:: Vorliegender Text ::
• • • • • • •
IHK Halle-Dessau begrüßt Arbeitsmarktöffnung

von 30. April 2011

Im geeinten Europa fallen am Sonntag die letzten Grenzen. Dann tritt die so genannte Arbeitnehmerfreizügigkeit in Kraft. Ab 1. Mai brauchen Esten, Polen und Tschechen keine Arbeitserlaubnis mehr, um nach Deutschland zu ziehen. So gilt es schon seit Jahren für die meisten EU-Staaten. Ausnahmen waren die 2004 beigetretenen Länder. Die NPD warnt vor einer “Fremdarbeiterinvasion” und bedient das Thema mit populistischen Äußerungen. Am Sonntag will sie zu diesem Thema auch in Halle (Saale) aufmarschieren. Ebenfalls am Sonntag wollen auch die Gewerkschaften über das Thema Arbeitnehmerfreizügigkeit reden. Hauptrednerin der DFB-Kundgebung auf dem Markt ab 10.30 Uhr ist Gesine Schwan.
• • • • • • •
:: Zu erledigen ::
Ändere im Text zur Arbeitsmarktöffnung den Abschnitt von „von 30. April“ bis „ist Gesine Schwan.“, indem du „Sonntag“ durch „Samstag“ ersetzt, und gib ihn vollständig wieder. Das Material spielt hierfür keine Rolle.

:: Einträge ::
• • • • • • •
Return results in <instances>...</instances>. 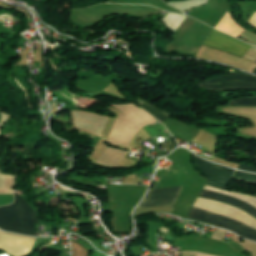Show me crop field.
<instances>
[{"mask_svg": "<svg viewBox=\"0 0 256 256\" xmlns=\"http://www.w3.org/2000/svg\"><path fill=\"white\" fill-rule=\"evenodd\" d=\"M204 190H208V191H211V192H215V193H218V194H222V195H226V196H229V197H233V198H236V199L243 200V201L249 203L250 205H252L256 208V197L237 194V193H232V192H228V191H222L220 189L209 187V186H205ZM204 190H202V192L200 194L201 197H206V198L215 199V200L230 203L232 205H235L237 207L242 208L245 212L249 213L250 215H252L256 218V209L254 207L250 206L249 204H247L243 201H239V200H236V199H233V198L218 195V194L211 193V192L204 191Z\"/></svg>", "mask_w": 256, "mask_h": 256, "instance_id": "crop-field-4", "label": "crop field"}, {"mask_svg": "<svg viewBox=\"0 0 256 256\" xmlns=\"http://www.w3.org/2000/svg\"><path fill=\"white\" fill-rule=\"evenodd\" d=\"M182 187L150 190L139 207L174 206Z\"/></svg>", "mask_w": 256, "mask_h": 256, "instance_id": "crop-field-7", "label": "crop field"}, {"mask_svg": "<svg viewBox=\"0 0 256 256\" xmlns=\"http://www.w3.org/2000/svg\"><path fill=\"white\" fill-rule=\"evenodd\" d=\"M253 73H256V68H254V70L252 71Z\"/></svg>", "mask_w": 256, "mask_h": 256, "instance_id": "crop-field-12", "label": "crop field"}, {"mask_svg": "<svg viewBox=\"0 0 256 256\" xmlns=\"http://www.w3.org/2000/svg\"><path fill=\"white\" fill-rule=\"evenodd\" d=\"M238 169L256 173V168L240 163Z\"/></svg>", "mask_w": 256, "mask_h": 256, "instance_id": "crop-field-10", "label": "crop field"}, {"mask_svg": "<svg viewBox=\"0 0 256 256\" xmlns=\"http://www.w3.org/2000/svg\"><path fill=\"white\" fill-rule=\"evenodd\" d=\"M193 206L226 217L237 219L244 223L245 225H247L248 227L256 229V219L252 218L251 216H249L247 213L240 209L200 197H197ZM197 208L192 207L188 215V218H192L195 220H199L202 222H206L209 224L229 229L231 231H234L241 237L256 241V230H252L236 220L216 215L210 212H206Z\"/></svg>", "mask_w": 256, "mask_h": 256, "instance_id": "crop-field-1", "label": "crop field"}, {"mask_svg": "<svg viewBox=\"0 0 256 256\" xmlns=\"http://www.w3.org/2000/svg\"><path fill=\"white\" fill-rule=\"evenodd\" d=\"M196 166L207 178V185L225 190L233 170L219 165L208 163L198 157H195Z\"/></svg>", "mask_w": 256, "mask_h": 256, "instance_id": "crop-field-5", "label": "crop field"}, {"mask_svg": "<svg viewBox=\"0 0 256 256\" xmlns=\"http://www.w3.org/2000/svg\"><path fill=\"white\" fill-rule=\"evenodd\" d=\"M197 85L210 91L243 90V89L256 90V77L235 72L233 74L214 78L209 81L199 83ZM230 103L231 105H235V106H256V97L239 98V99L230 101Z\"/></svg>", "mask_w": 256, "mask_h": 256, "instance_id": "crop-field-3", "label": "crop field"}, {"mask_svg": "<svg viewBox=\"0 0 256 256\" xmlns=\"http://www.w3.org/2000/svg\"><path fill=\"white\" fill-rule=\"evenodd\" d=\"M197 256H213V255H207V254H201V253H198Z\"/></svg>", "mask_w": 256, "mask_h": 256, "instance_id": "crop-field-11", "label": "crop field"}, {"mask_svg": "<svg viewBox=\"0 0 256 256\" xmlns=\"http://www.w3.org/2000/svg\"><path fill=\"white\" fill-rule=\"evenodd\" d=\"M204 45L217 48L241 57H243V55L250 47L249 45L230 38L214 29L204 42Z\"/></svg>", "mask_w": 256, "mask_h": 256, "instance_id": "crop-field-6", "label": "crop field"}, {"mask_svg": "<svg viewBox=\"0 0 256 256\" xmlns=\"http://www.w3.org/2000/svg\"><path fill=\"white\" fill-rule=\"evenodd\" d=\"M15 202L0 207V228L35 236L34 224H40L35 212L14 192Z\"/></svg>", "mask_w": 256, "mask_h": 256, "instance_id": "crop-field-2", "label": "crop field"}, {"mask_svg": "<svg viewBox=\"0 0 256 256\" xmlns=\"http://www.w3.org/2000/svg\"><path fill=\"white\" fill-rule=\"evenodd\" d=\"M234 178L256 184V175L254 174L236 171Z\"/></svg>", "mask_w": 256, "mask_h": 256, "instance_id": "crop-field-9", "label": "crop field"}, {"mask_svg": "<svg viewBox=\"0 0 256 256\" xmlns=\"http://www.w3.org/2000/svg\"><path fill=\"white\" fill-rule=\"evenodd\" d=\"M137 101L139 102L140 106L145 109L148 113H150L152 116H154L155 118H157L159 121H161L162 123L169 118V115H167L166 113H164L162 110L140 100L137 99Z\"/></svg>", "mask_w": 256, "mask_h": 256, "instance_id": "crop-field-8", "label": "crop field"}]
</instances>
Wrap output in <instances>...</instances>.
• • • • • • •
:: Lösung ::
von 30. April 2011

Im geeinten Europa fallen am Samstag die letzten Grenzen. Dann tritt die so genannte Arbeitnehmerfreizügigkeit in Kraft. Ab 1. Mai brauchen Esten, Polen und Tschechen keine Arbeitserlaubnis mehr, um nach Deutschland zu ziehen. So gilt es schon seit Jahren für die meisten EU-Staaten. Ausnahmen waren die 2004 beigetretenen Länder. Die NPD warnt vor einer “Fremdarbeiterinvasion” und bedient das Thema mit populistischen Äußerungen. Am Samstag will sie zu diesem Thema auch in Halle (Saale) aufmarschieren. Ebenfalls am Samstag wollen auch die Gewerkschaften über das Thema Arbeitnehmerfreizügigkeit reden. Hauptrednerin der DFB-Kundgebung auf dem Markt ab 10.30 Uhr ist Gesine Schwan.